Aim of the exercise.
Each entry should be given again exactly, with any image left out.

Supplied data.
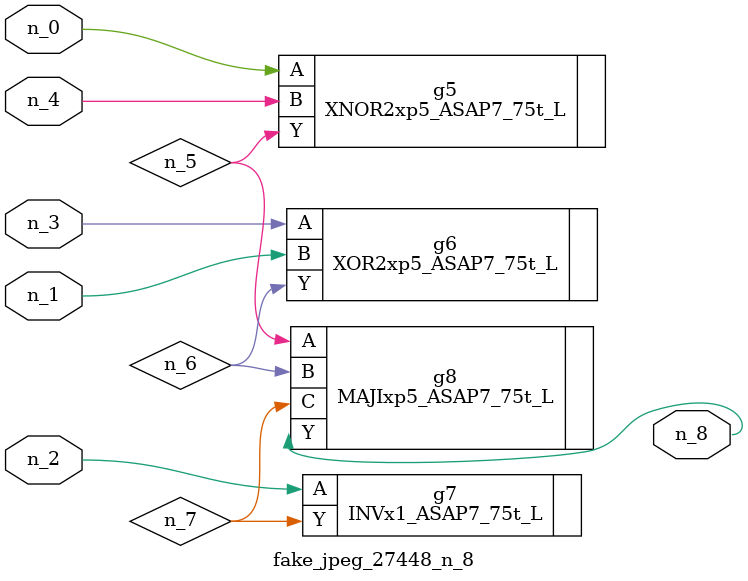
<source format=v>
module fake_jpeg_27448_n_8 (n_3, n_2, n_1, n_0, n_4, n_8);

input n_3;
input n_2;
input n_1;
input n_0;
input n_4;

output n_8;

wire n_6;
wire n_5;
wire n_7;

XNOR2xp5_ASAP7_75t_L g5 ( 
.A(n_0),
.B(n_4),
.Y(n_5)
);

XOR2xp5_ASAP7_75t_L g6 ( 
.A(n_3),
.B(n_1),
.Y(n_6)
);

INVx1_ASAP7_75t_L g7 ( 
.A(n_2),
.Y(n_7)
);

MAJIxp5_ASAP7_75t_L g8 ( 
.A(n_5),
.B(n_6),
.C(n_7),
.Y(n_8)
);


endmodule
</source>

The completed task.
<source format=v>
module fake_jpeg_27448_n_8 (n_3, n_2, n_1, n_0, n_4, n_8);

input n_3;
input n_2;
input n_1;
input n_0;
input n_4;

output n_8;

wire n_6;
wire n_5;
wire n_7;

XNOR2xp5_ASAP7_75t_L g5 ( 
.A(n_0),
.B(n_4),
.Y(n_5)
);

XOR2xp5_ASAP7_75t_L g6 ( 
.A(n_3),
.B(n_1),
.Y(n_6)
);

INVx1_ASAP7_75t_L g7 ( 
.A(n_2),
.Y(n_7)
);

MAJIxp5_ASAP7_75t_L g8 ( 
.A(n_5),
.B(n_6),
.C(n_7),
.Y(n_8)
);


endmodule
</source>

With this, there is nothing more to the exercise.